Dimanche soir, à l'Amphithéâtre Cogeco, Fabiola Toupin a chanté L'âme à la tendresse, de Pauline Julien.

La plus belle inondation

Dimanche soir, à l'Amphithéâtre Cogeco, Fabiola Toupin a chanté L'âme à la tendresse, de Pauline Julien. Mais les quelque 5000 spectateurs présents pour le spectacle-bénéfice pour les victimes des inondations du printemps avaient l'âme à la générosité, à la solidarité, à l'émerveillement. À la tendresse, eux aussi. Et à la fête, également.
Oui, c'était une fête. Une fête pour célébrer la résilience, le courage et la force des victimes des inondations. Une fête aussi pour dire à ces personnes que toute la population est derrière elles.
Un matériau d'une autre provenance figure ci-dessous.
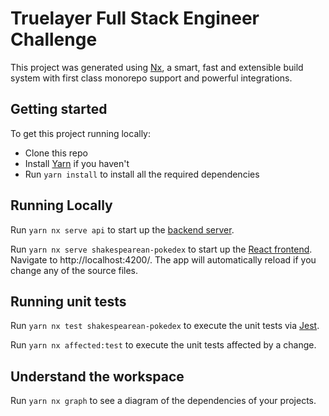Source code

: # Truelayer Full Stack Engineer Challenge

This project was generated using [Nx](https://nx.dev), a smart, fast and extensible build system with first class monorepo support and powerful integrations.

## Getting started

To get this project running locally:

- Clone this repo
- Install [Yarn](https://classic.yarnpkg.com/lang/en/docs/install/#mac-stable) if you haven't
- Run `yarn install` to install all the required dependencies

## Running Locally

Run `yarn nx serve api` to start up the [backend server](apps/api).

Run `yarn nx serve shakespearean-pokedex` to start up the [React frontend](apps/shakespearean-pokedex). Navigate to http://localhost:4200/. The app will automatically reload if you change any of the source files.

## Running unit tests

Run `yarn nx test shakespearean-pokedex` to execute the unit tests via [Jest](https://jestjs.io).

Run `yarn nx affected:test` to execute the unit tests affected by a change.

## Understand the workspace

Run `yarn nx graph` to see a diagram of the dependencies of your projects.
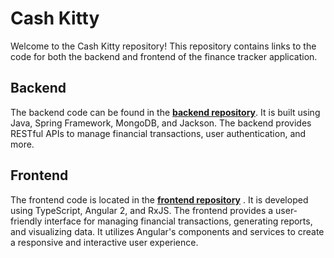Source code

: # Cash Kitty

Welcome to the Cash Kitty repository! This repository contains links to the code for both the backend and frontend of the finance tracker application.

## Backend
The backend code can be found in the [**backend repository**](https://github.com/lacrimae/finance-tracker-be). It is built using Java, Spring Framework, MongoDB, and Jackson. The backend provides RESTful APIs to manage financial transactions, user authentication, and more.

## Frontend
The frontend code is located in the [**frontend repository**](https://github.com/lacrimae/finance-tracker-fe) . It is developed using TypeScript, Angular 2, and RxJS. The frontend provides a user-friendly interface for managing financial transactions, generating reports, and visualizing data. It utilizes Angular's components and services to create a responsive and interactive user experience.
Ou, mieux, à ses côtés.
Les animateurs qui se sont succédé sur la scène lors du spectacle Inondés d'amour ont d'ailleurs tous salué le courage de ces citoyens d'une dizaine de régions du Québec qui ont été durement touchés par les inondations des deux derniers mois. Bon nombre de personnes ont voulu aider, de quelque façon que ce soit, les victimes. Plusieurs l'ont fait sur le terrain, d'autres en faisant des dons. La solidarité des Québécois, toujours aussi vive, a naturellement émergé de ces niveaux d'eau dont les images nous frappent encore.
Puis il y a eu cette idée. La bonne idée qu'il fallait avoir dans les circonstances. Mettre en place un spectacle pour permettre à la Croix-Rouge d'amasser des fonds pour aider encore davantage les victimes. Jean-François Blais, lui-même sinistré à Yamachiche, et sa conjointe Isabelle Viviers, ont rapidement été entourés d'une équipe de collaborateurs pour que ce spectacle puisse voir le jour. 
En arriver à un tel résultat, en moins de trois semaines, ça relève du tour de force, sinon du petit miracle.
On ne fera pas ici la critique de ce spectacle, qui serait de toute façon positive à tous les égards.
On ne lancera pas de débat non plus sur le montant amassé grâce à cet événement. Quatre-vingt-sept mille cinq cents dollars, c'est très bien. Ça démontre que les coûts reliés à la présentation de ce spectacle ont été réduits au minimum. 
On peut penser, à la rapidité avec laquelle se sont envolées les 3500 places assises, que le prix des billets aurait pu être plus élevé, mais cela aurait certainement enlevé le caractère populaire et accessible de cette soirée unique. Il se trouvait dans la foule de dimanche soir bien des personnes qui n'ont pas les moyens d'assister aux autres spectacles présentés à l'Amphithéâtre Cogeco.
Bref, au-delà du montant amassé, c'est le geste qui comptait. Le geste de ces spectateurs qui se sont rués sur les billets pour soit témoigner de leur solidarité, soit assister à un spectacle pour lequel le line-up d'artistes était franchement impressionnant. Et le geste, aussi, de ces artistes qui ont spontanément répondu à l'appel ou qui ont, dans certains cas, offert d'y participer.
Avantageusement situé entre Montréal et Québec, l'Amphithéâtre Cogeco s'est révélé comme un lieu idéal pour une telle manifestation spontanée. Les trous dans la programmation ont permis la présentation de cet événement qui, autrement, aurait été produit quelque part à Montréal.
Et c'est là un avantage collatéral d'avoir saisi l'occasion de présenter un tel spectacle-bénéfice à Trois-Rivières: beaucoup d'artistes, parmi la trentaine qui prenaient part au spectacle, ont pu découvrir l'Amphithéâtre et ont été séduits, impressionnés ou carrément estomaqués par la qualité de cette infrastructure et son emplacement unique. Il y a fort à parier qu'ils n'hésiteront pas à en parler autour d'eux. Un bon coup, assurément pour l'Amphithéâtre.
Enfin, il faut saluer le fait de ne pas avoir succombé à la récupération politique. Le maire Yves Lévesque y est allé d'une sobre allocution, tout à fait appropriée, en début de soirée. Pas de place pour les politiciens au cours du spectacle et c'était tant mieux. On a préféré saluer les victimes, les soldats, les bénévoles et même, à sa grande surprise, le directeur régional de la Sécurité civile, Sébastien Doire.
La plus belle inondation, finalement, ç'aura été cette inondation d'amour, un chaud soir de juin.